What you will do:
[a] In the pipeline YAML text, how many YAML-format configuration files are needed to run a pipeline?
[b] Using the pipeline YAML text, explain which files must be listed under the inputs section and why.
[c] Summarize the pipeline YAML text in two sentences.

Text segment:
^^^^
Pipeline YAML Files¶
Two YAML-format configuration files are needed to run a pipeline.
The first describes which steps to run in a pipeline, the overall inputs for it, execution information, and directories for outputs. It is described on this page. It includes the path to the second file, (see Config below); that file is described in more depth on the page Config YAML files.
Here is an example, from test/test.yml
. The different pieces are described below.
# There are currently three defined launchers
# mini, parsl, and cwl
launcher:
name: mini
interval: 0.5
# and three sites:
# local, cori, and cori-interactive
site:
name: local
max_threads: 2
# The list of stages to run and the number of processors
# to use for each.
stages:
- name: WLGCSummaryStatistic
nprocess: 1
- name: SysMapMaker
nprocess: 1
- name: shearMeasurementPipe
nprocess: 1
- name: PZEstimationPipe
nprocess: 1
- name: WLGCRandoms
nprocess: 1
- name: WLGCSelector
nprocess: 1
- name: SourceSummarizer
nprocess: 1
- name: WLGCTwoPoint
nprocess: 1
- name: WLGCCov
nprocess: 1
# Definitions of where to find inputs for the overall pipeline.
# Any input required by a pipeline stage that is not generated by
# a previous stage must be defined here. They are listed by tag.
inputs:
DM: ./test/inputs/dm.txt
fiducial_cosmology: ./test/inputs/fiducial_cosmology.txt
# Overall configuration file
config: ./test/config.yml
# If all the outputs for a stage already exist then do not re-run that stage
resume: False
# Put all the output files in this directory:
output_dir: ./test/outputs
# Put the logs from the individual stages in this directory:
log_dir: ./test/logs
# These will be run before and after the pipeline respectively
pre_script: ""
^^^^
Stored data:

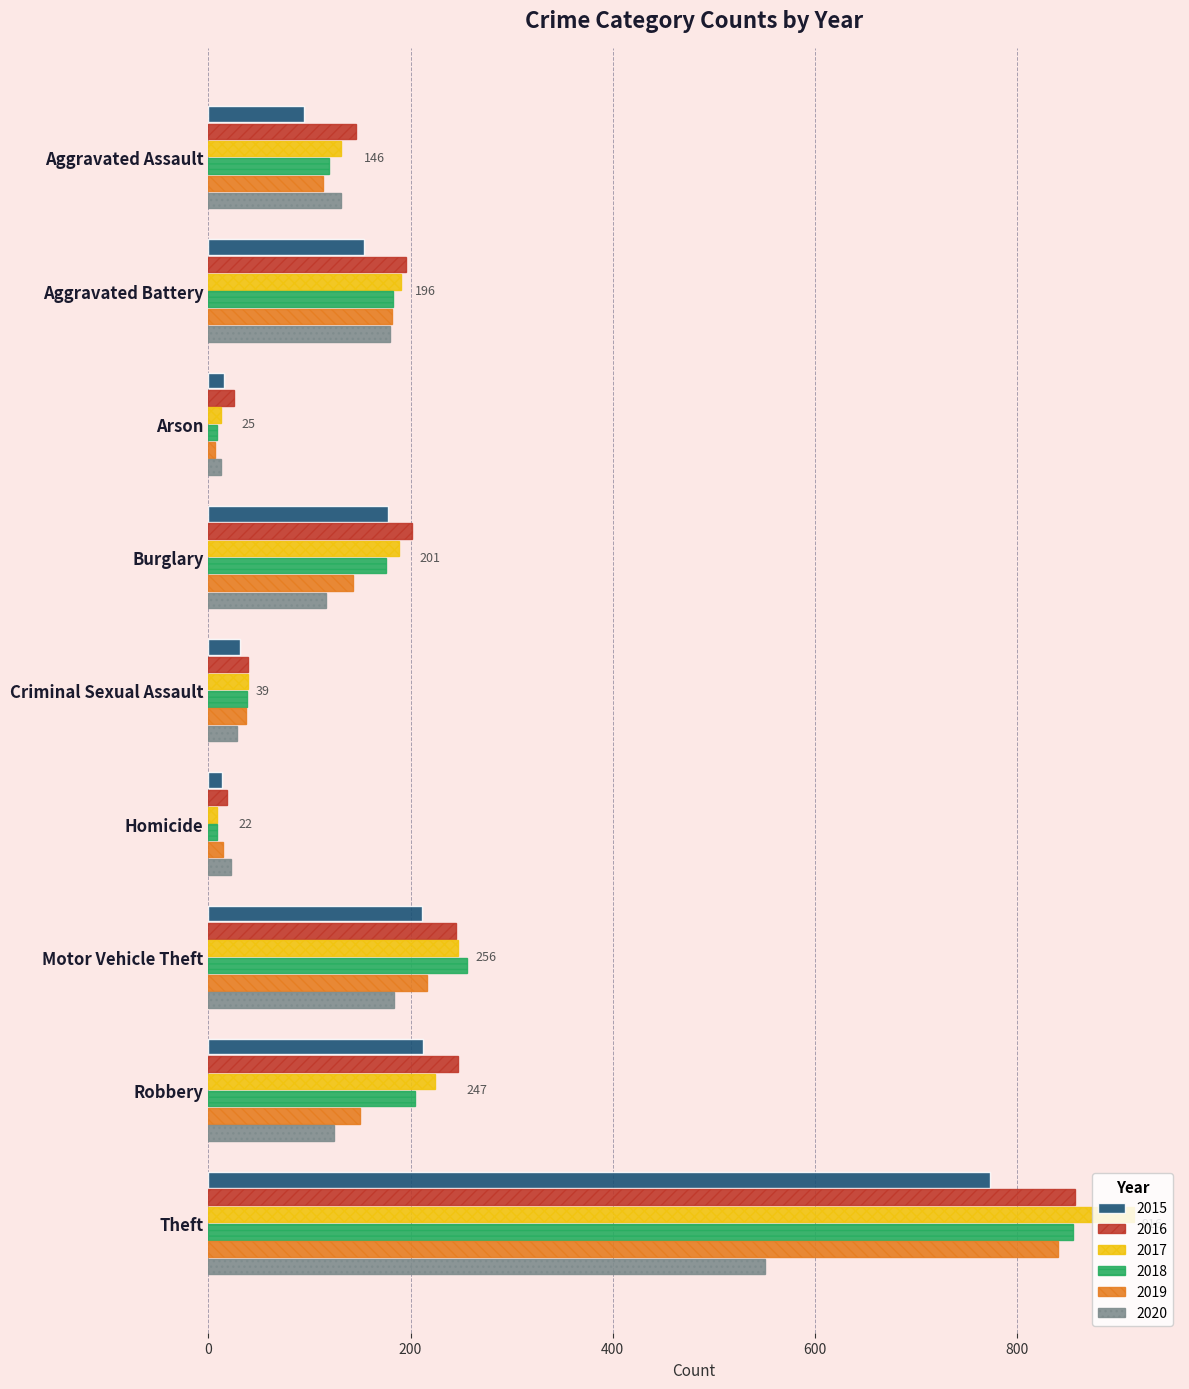

Is the value of 2017 at Aggravated Assault greater than the value of 2019 at Aggravated Battery?

No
^^^^
Task answers:
[a] Two.

[b] The inputs section must define every input that a pipeline stage requires but that no previous stage generates. The pipeline needs these overall inputs from outside, and they are listed by tag.

[c] Running a pipeline takes two YAML configuration files. The first, shown in an example from test/test.yml, sets the launcher and site, the stages to run with their process counts, the overall inputs, the path to the second config file, a resume option, and the output and log directories.